─── Excerpted records ───
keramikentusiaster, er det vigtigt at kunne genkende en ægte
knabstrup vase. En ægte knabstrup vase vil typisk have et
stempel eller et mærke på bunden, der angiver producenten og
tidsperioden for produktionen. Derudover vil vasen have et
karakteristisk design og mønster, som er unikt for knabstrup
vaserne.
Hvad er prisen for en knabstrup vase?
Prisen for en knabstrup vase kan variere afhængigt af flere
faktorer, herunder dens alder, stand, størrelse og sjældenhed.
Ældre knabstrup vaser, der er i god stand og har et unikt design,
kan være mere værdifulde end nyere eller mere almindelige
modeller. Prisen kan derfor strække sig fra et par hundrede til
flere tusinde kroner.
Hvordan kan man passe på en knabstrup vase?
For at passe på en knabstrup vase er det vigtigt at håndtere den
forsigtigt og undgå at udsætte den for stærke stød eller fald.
───
• _Work to complete_: Update all of the lines above by changing each "stand" to "tilstand", keeping everything else unchanged.

• _Result of the task_:
keramikentusiaster, er det vigtigt at kunne genkende en ægte
knabstrup vase. En ægte knabstrup vase vil typisk have et
stempel eller et mærke på bunden, der angiver producenten og
tidsperioden for produktionen. Derudover vil vasen have et
karakteristisk design og mønster, som er unikt for knabstrup
vaserne.
Hvad er prisen for en knabstrup vase?
Prisen for en knabstrup vase kan variere afhængigt af flere
faktorer, herunder dens alder, tilstand, størrelse og sjældenhed.
Ældre knabstrup vaser, der er i god tilstand og har et unikt design,
kan være mere værdifulde end nyere eller mere almindelige
modeller. Prisen kan derfor strække sig fra et par hundrede til
flere tusinde kroner.
Hvordan kan man passe på en knabstrup vase?
For at passe på en knabstrup vase er det vigtigt at håndtere den
forsigtigt og undgå at udsætte den for stærke stød eller fald.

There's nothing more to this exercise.